## EXTRACT TO READ
Content starts

Re: Amazon High I/O instances

From: Sébastien Lorion <sl(at)thestrangefactory(dot)com>
To: John R Pierce <pierce(at)hogranch(dot)com>
Cc: pgsql-general(at)postgresql(dot)org
Subject: Re: Amazon High I/O instances
Date: 2012-09-13 00:25:29
Message-ID: CAGa5y0NGGxj5i-6YywfqLCWumB-=b7vNVCuJAMpza8wGWzgtHw@mail.gmail.com
Views: Raw Message | Whole Thread | Download mbox | Resend email
Thread:
Lists: pgsql-general

The DB back-end of my application has 2 use cases:

- a normalized master DB, sharded by userid (based on their activity, not a
formula such as modulo, because some users can be 1-2 order of magnitude
more active than others)

- many denormalized read-only slaves, with some different models depending
on what kind of queries they are serving

All requests are queued in RabbitMQ, and most writes are fire-and-forget,
with calculations done on the client, assuming the write worked fine and UI
refreshed at most a couple of seconds later with real values.

Content ends

## INFORMATION SUPPLIED

Content starts

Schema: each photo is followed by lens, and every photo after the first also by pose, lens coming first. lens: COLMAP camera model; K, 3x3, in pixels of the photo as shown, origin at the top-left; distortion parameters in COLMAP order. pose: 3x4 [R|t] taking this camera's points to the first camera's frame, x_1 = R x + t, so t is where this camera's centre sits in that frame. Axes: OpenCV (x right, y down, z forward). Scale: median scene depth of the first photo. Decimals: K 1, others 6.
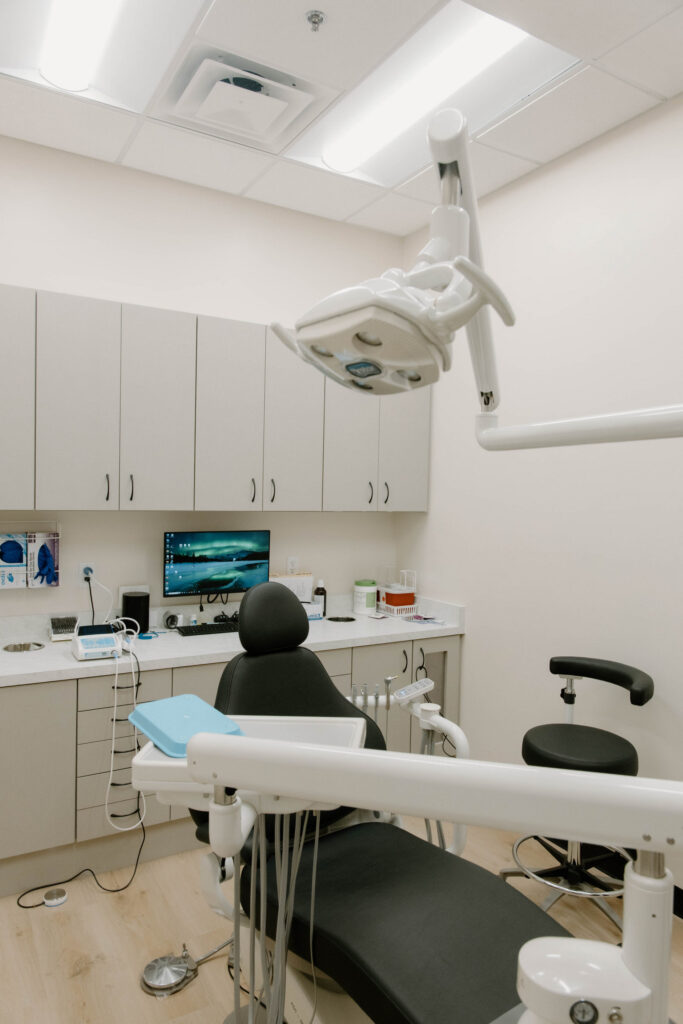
lens RADIAL K [[687.9, 0, 341.5], [0, 687.9, 512.0], [0, 0, 1]] dist [-0.000169, 0.000540]
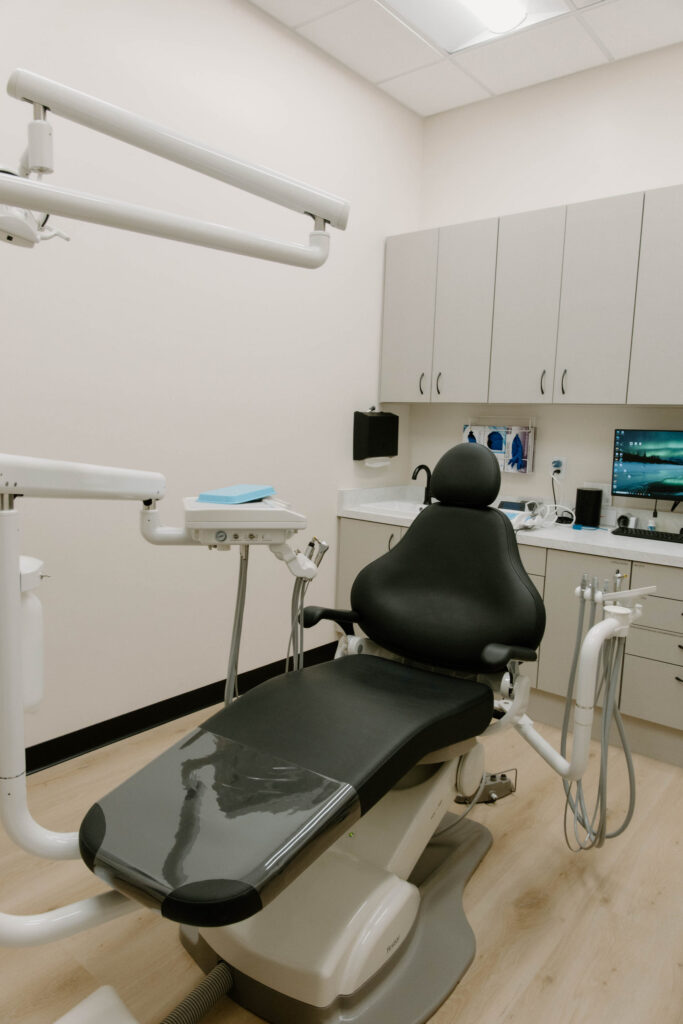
lens RADIAL K [[687.9, 0, 341.5], [0, 687.9, 512.0], [0, 0, 1]] dist [-0.000169, 0.000540]
pose [[0.343889, 0.108100, -0.932767, 0.537977], [-0.061534, 0.993811, 0.092488, 0.080041], [0.936992, 0.025591, 0.348412, 0.287673]]
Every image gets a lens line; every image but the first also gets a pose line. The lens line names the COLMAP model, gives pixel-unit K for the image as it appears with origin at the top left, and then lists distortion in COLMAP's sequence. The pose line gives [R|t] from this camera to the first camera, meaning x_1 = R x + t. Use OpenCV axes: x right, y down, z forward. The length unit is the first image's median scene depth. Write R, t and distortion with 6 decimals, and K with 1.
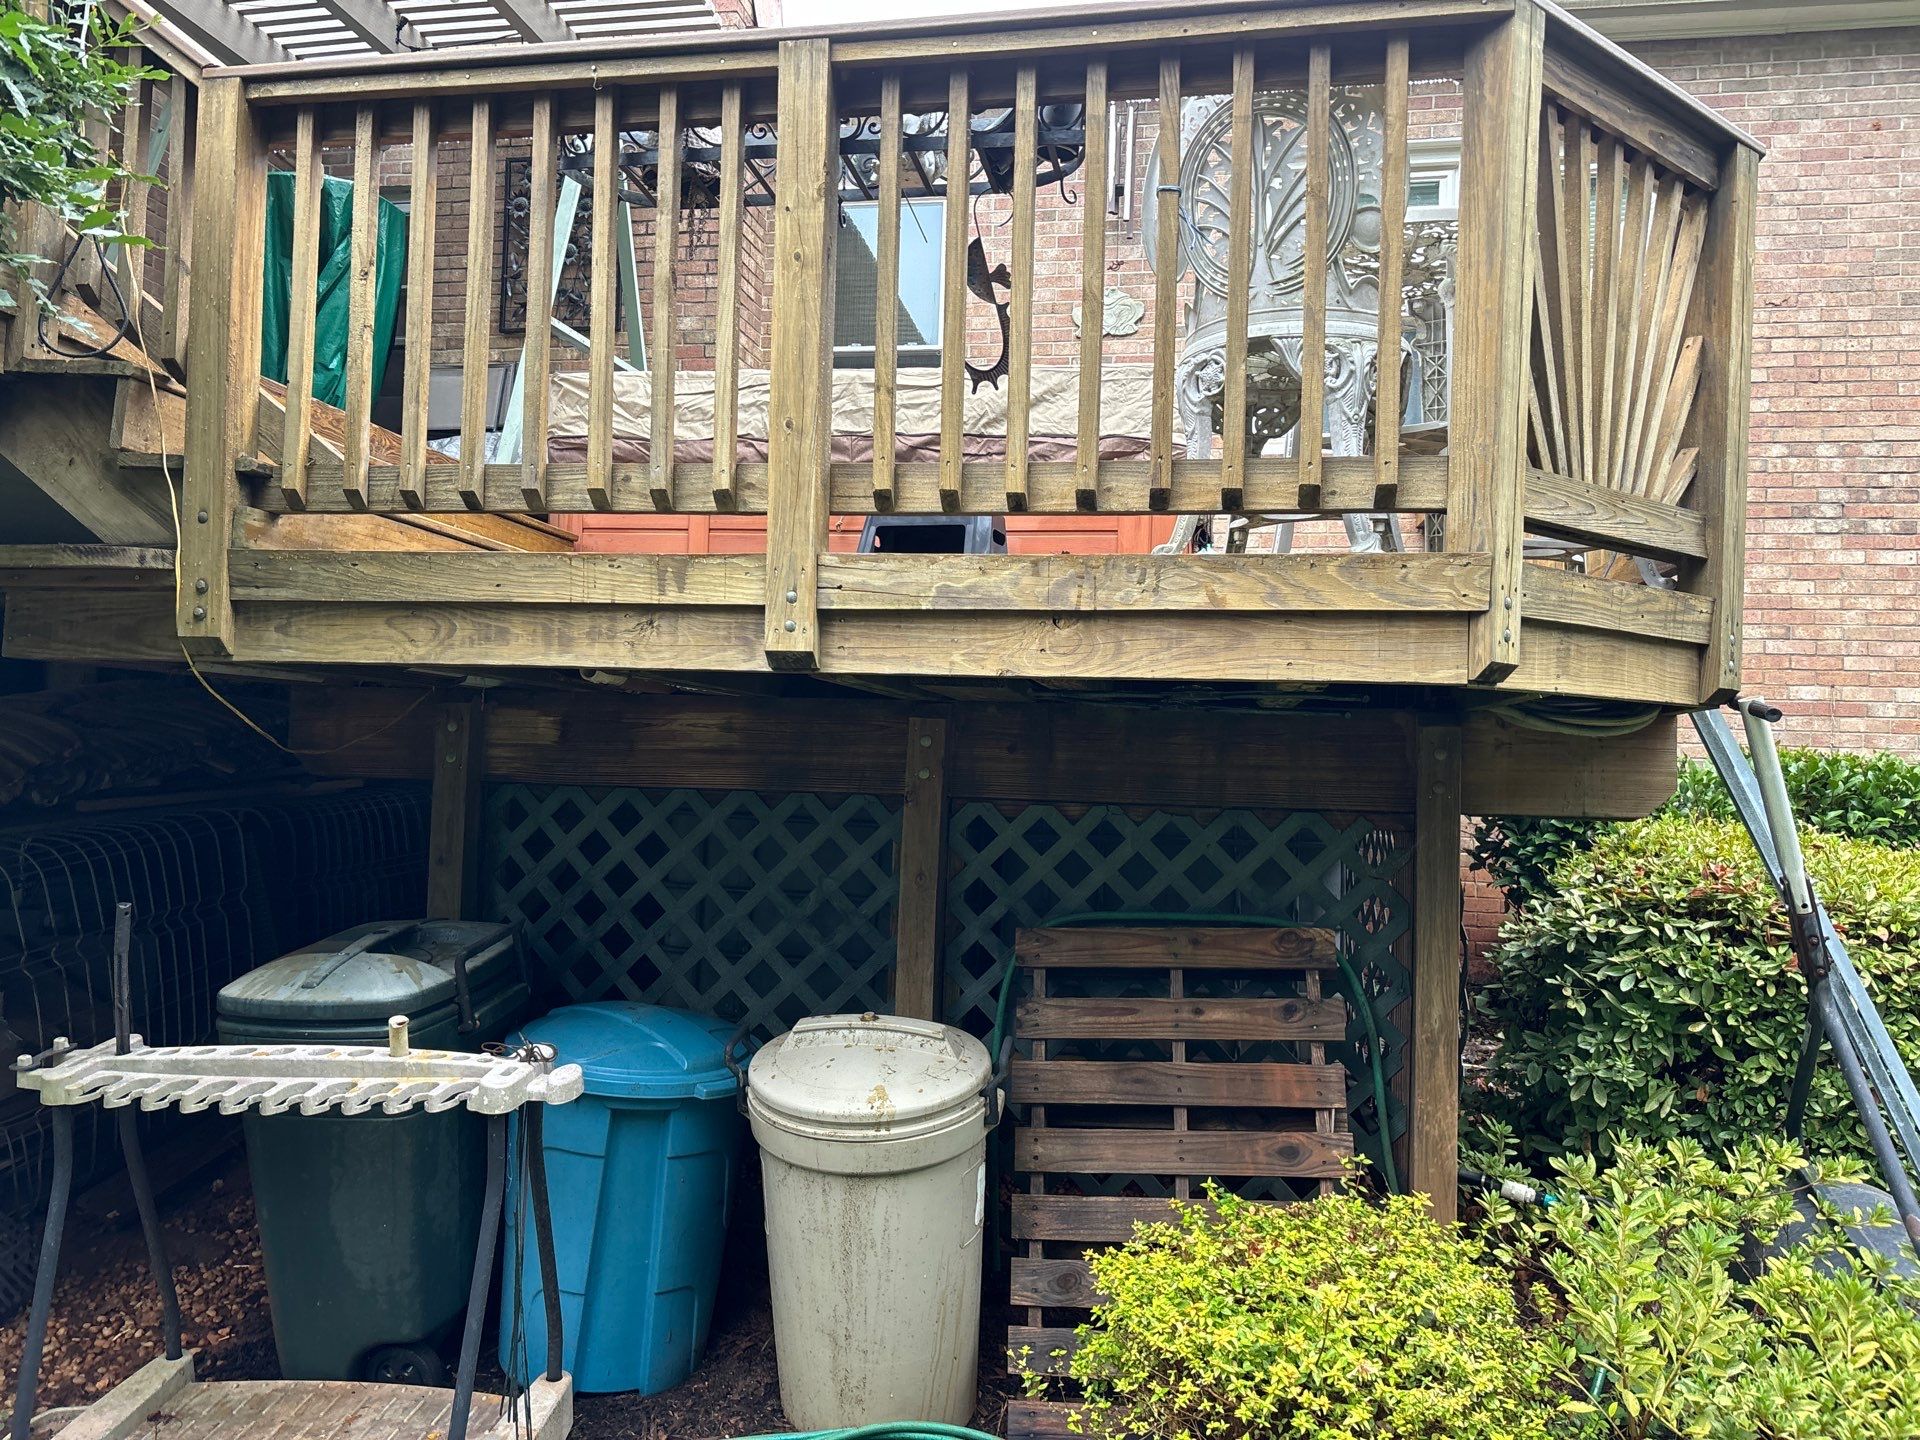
lens RADIAL K [[1465.3, 0, 959.9], [0, 1465.3, 696.5], [0, 0, 1]] dist [0.034532, 0.002358]
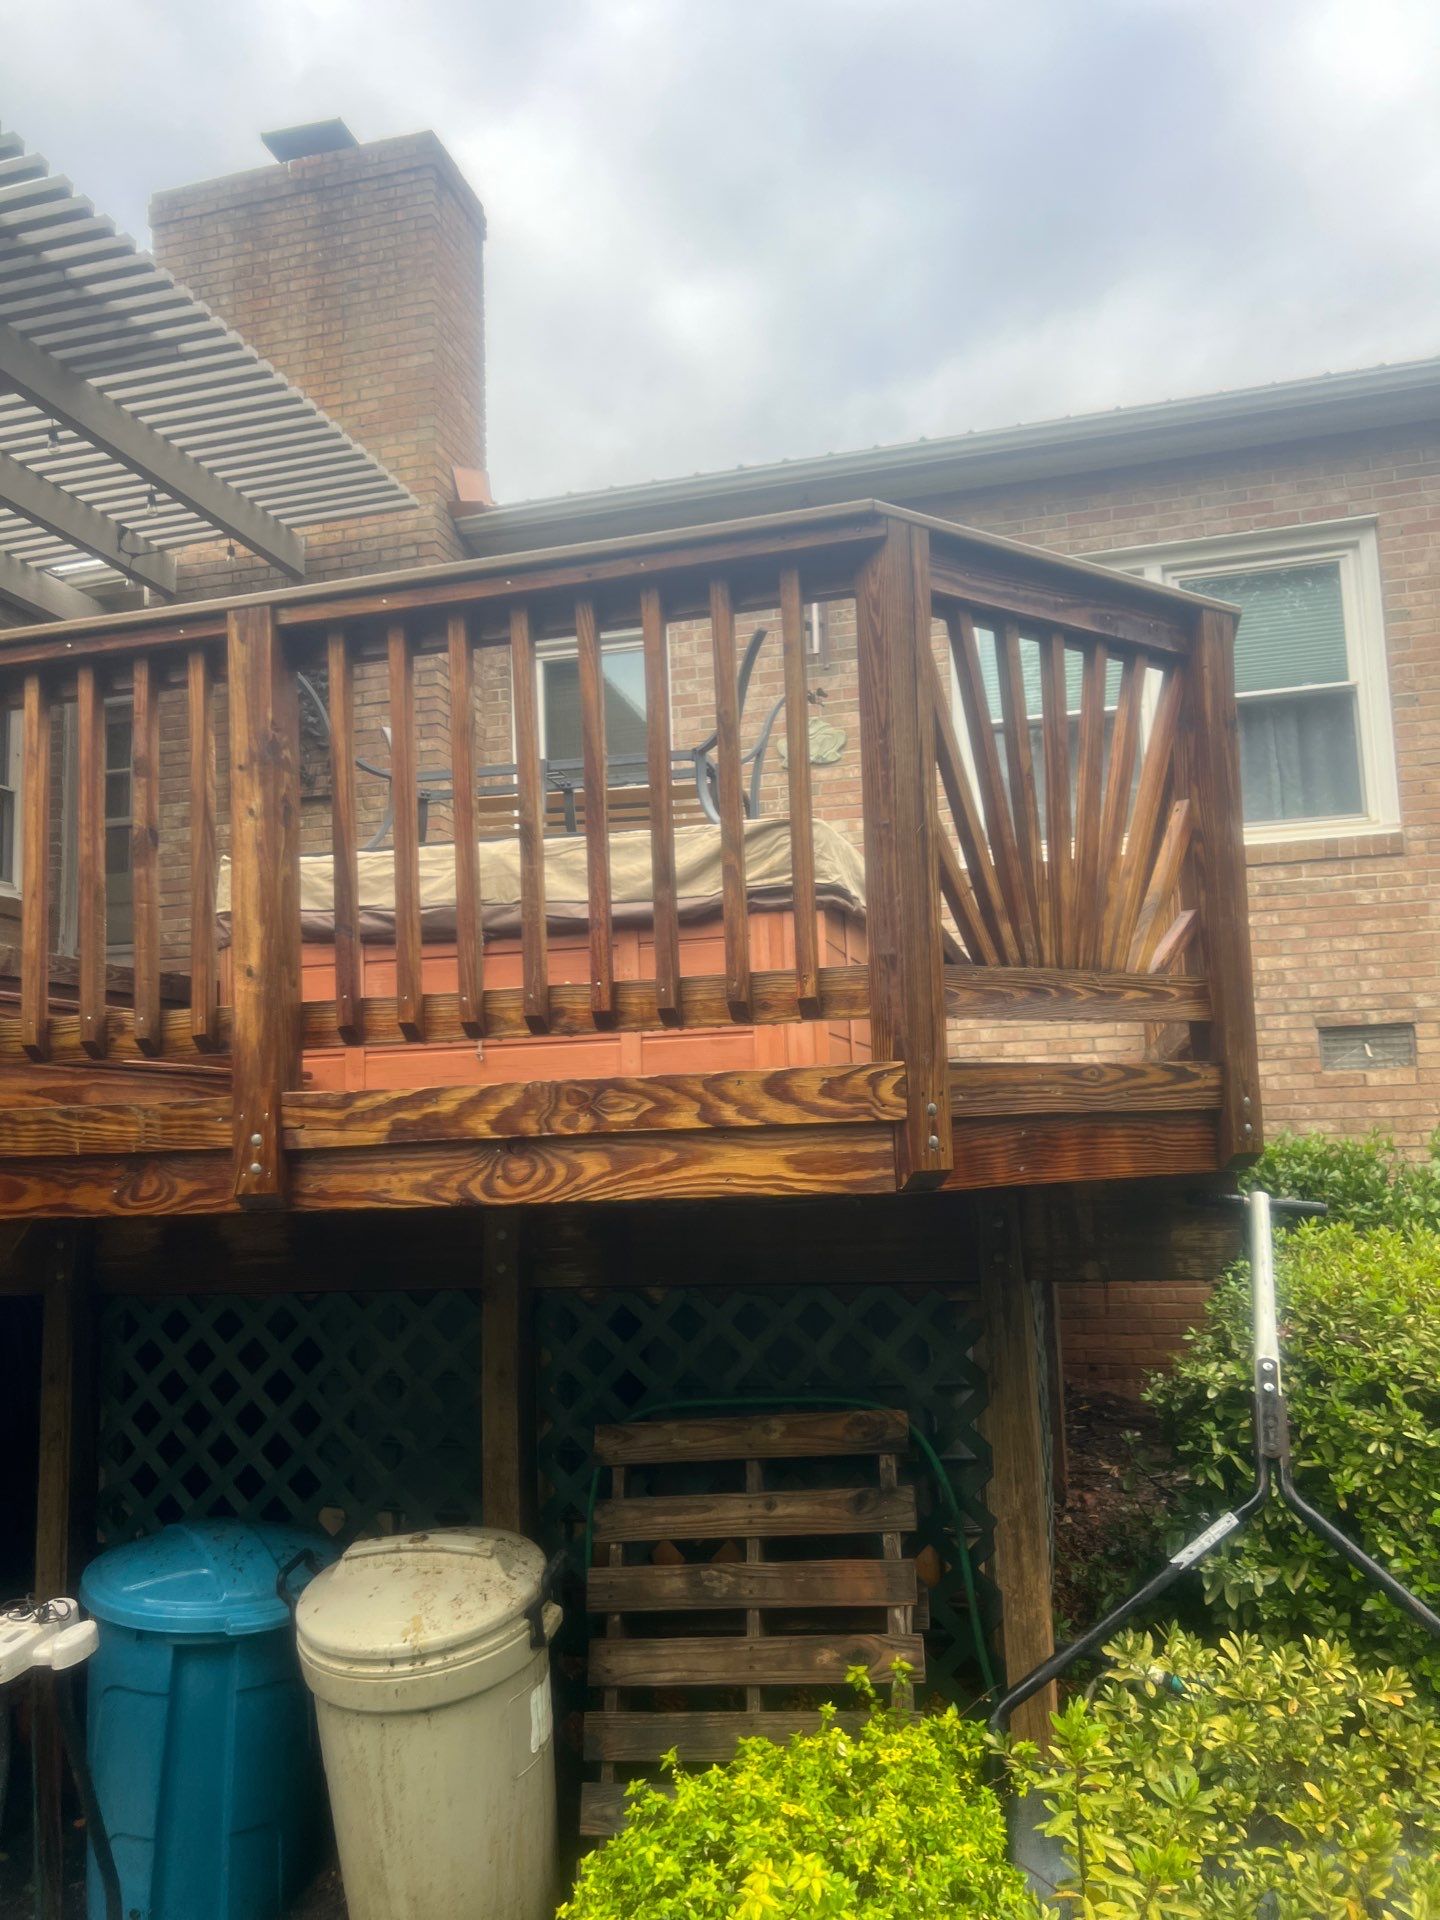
lens RADIAL K [[1453.2, 0, 718.6], [0, 1453.2, 977.0], [0, 0, 1]] dist [0.056048, -0.055269]
pose [[0.995847, -0.072100, -0.055589, 0.209758], [0.067599, 0.994582, -0.078978, -0.061528], [0.060982, 0.074892, 0.995325, 0.004281]]
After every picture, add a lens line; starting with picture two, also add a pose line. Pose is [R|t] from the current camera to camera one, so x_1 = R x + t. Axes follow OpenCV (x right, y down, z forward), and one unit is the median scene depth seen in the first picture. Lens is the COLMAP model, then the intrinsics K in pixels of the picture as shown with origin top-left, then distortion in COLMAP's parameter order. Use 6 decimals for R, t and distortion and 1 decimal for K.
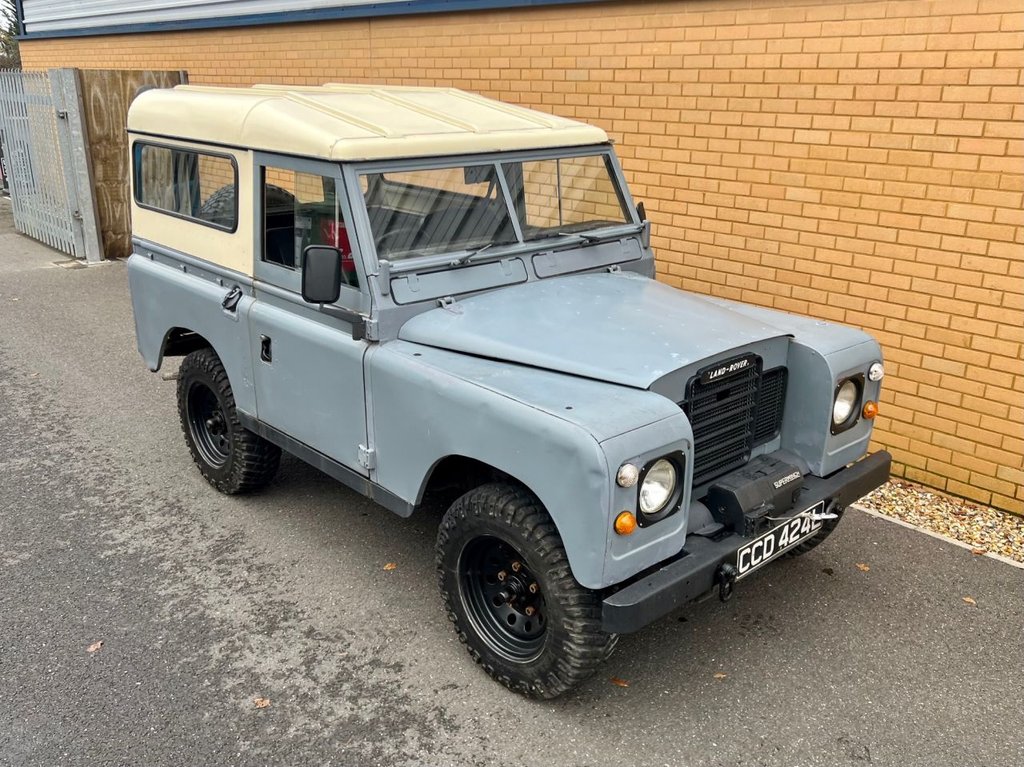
lens RADIAL K [[944.2, 0, 545.7], [0, 944.2, 385.4], [0, 0, 1]] dist [0.021482, 0.000000]
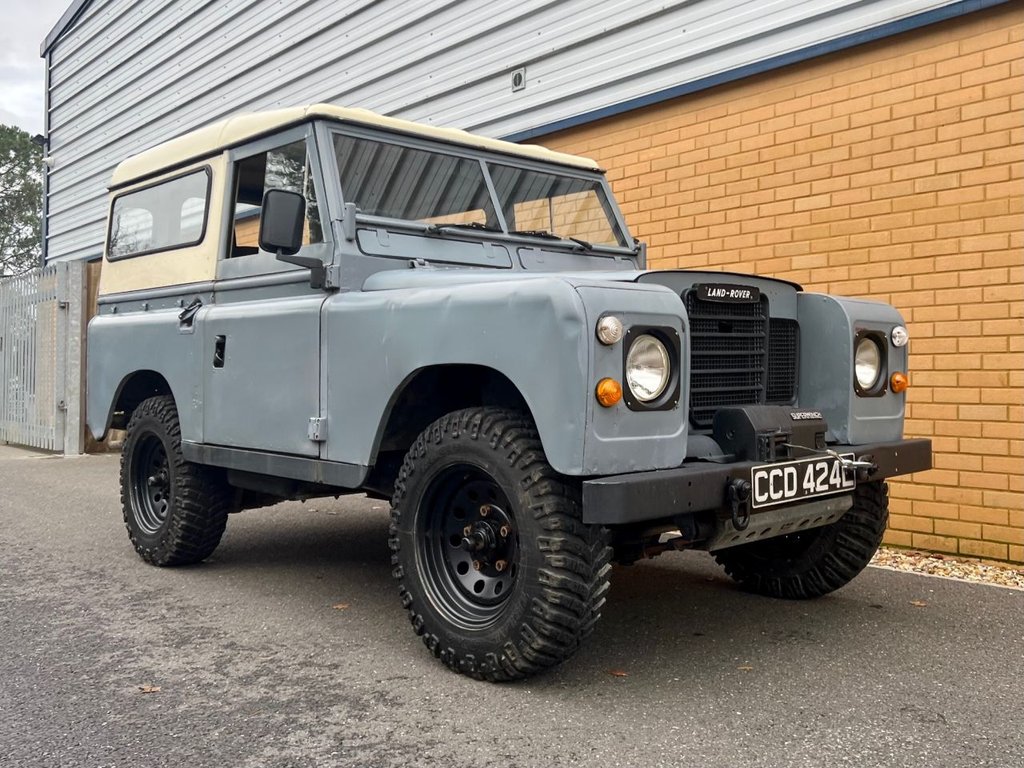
lens RADIAL K [[985.5, 0, 567.1], [0, 985.5, 346.4], [0, 0, 1]] dist [0.023027, 0.000000]
pose [[0.999964, -0.008427, 0.001109, 0.036379], [0.008295, 0.938946, -0.343964, 0.317716], [0.001857, 0.343961, 0.938982, 0.134141]]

Content ends

## WORK TASK 1
Can you reproduce the mailing-list post word for word, starting at "- a normalized" and ending at "with real values."?
## WORK TASK 2
Answer these questions from the mailing-list post:
(a) By what is the normalized master DB sharded?
(b) In what system are all requests queued?
(c) At most how long after a write is the UI refreshed with real values?
Rely only on the mailing-list post for your answers.

## ANSWER BOX 1
- a normalized master DB, sharded by userid (based on their activity, not a
formula such as modulo, because some users can be 1-2 order of magnitude
more active than others)

- many denormalized read-only slaves, with some different models depending
on what kind of queries they are serving

All requests are queued in RabbitMQ, and most writes are fire-and-forget,
with calculations done on the client, assuming the write worked fine and UI
refreshed at most a couple of seconds later with real values.

## ANSWER BOX 2
(a) By userid, based on the users' activity.
(b) RabbitMQ.
(c) A couple of seconds.